SNSでも「中村彝の描く瞳には、単なる写実を超えた熱量がある」といった声が多く聞かれます。輪郭を周囲に溶け込ませ、内側から光を放つような表現手法には、明らかにルノワールからの影響が息づいています。病魔に襲われながらも、彼は巨匠の背中を追い、キャンバスに生命力を叩きつけました。
神話とオマージュが交錯する「泉のほとり」
1924年01月08日に彼が認めた手紙からは、もう一つの興味深いエピソードが浮かび上がります。長年ルノワールの模写だと思われていた「泉のほとり」が、実は中村彝自身の構想によるオリジナル作品だったという事実です。これは、彼がいかに巨匠のスタイルを自分の血肉にしていたかを物語っています。

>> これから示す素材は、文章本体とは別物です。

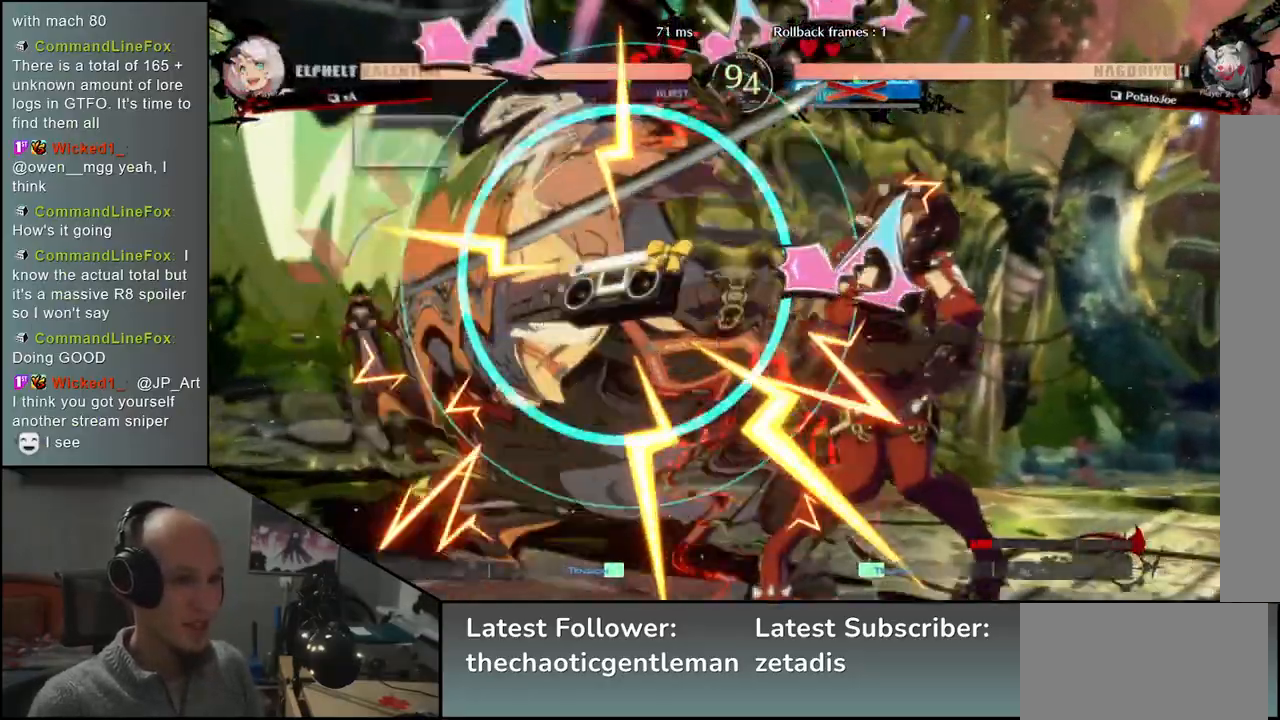
{"buttons": [], "left_stick": "down-left", "events": [[500, "left_stick", "down-left"]]}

この作品では、滑らかな肌を持つ裸婦と、力強いタッチで描かれた背景のコントラストが印象的です。専門的な視点で見ると、当時の絵画界には「デッサン派」と「色彩派」という二つの大きな流れがありました。前者は形を重視し、後者は色彩の調和を追求するスタイルです。ルノワールは後者の代表格であり、中村彝もまたその色彩の魔法に深く心酔していました。
もし彼が結核に倒れず、フランスに渡って本物のルノワールに会えていたら、日本の洋画史はまた違う景色を見せていたかもしれません。しかし、遠い日本から憧れ続けたからこそ、誰にも真似できない「中村彝のルノワール」が誕生したのではないでしょうか。

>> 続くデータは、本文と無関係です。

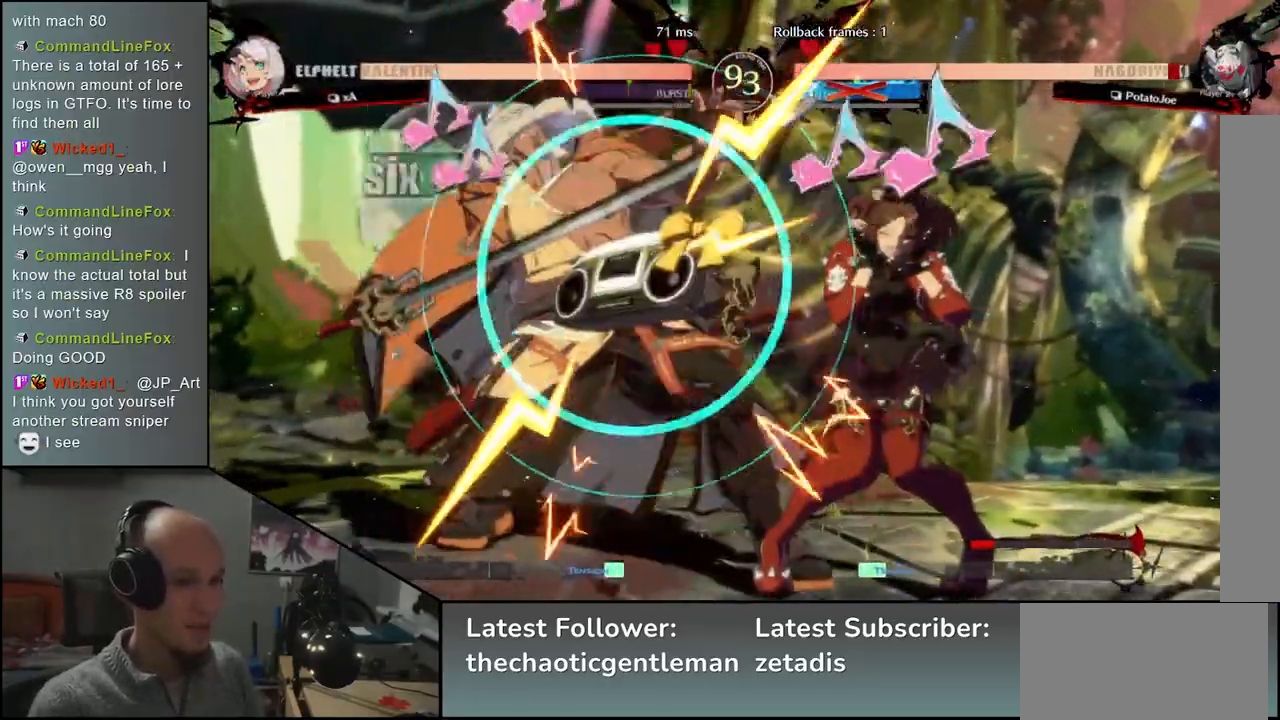
{"buttons": [], "left_stick": "down-left", "events": []}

編集者としての私見ですが、中村彝がルノワールに見出したのは、単なる技法ではなく「生きる喜び」そのものだったと感じます。絶望的な病状の中で、彼が必要としたのは、ルノワールが描く豊潤で普遍的な人間の美しさだったのでしょう。100年後の今、私たちが彼の絵に惹かれるのも、そこに不変の生命力が宿っているからに他なりません。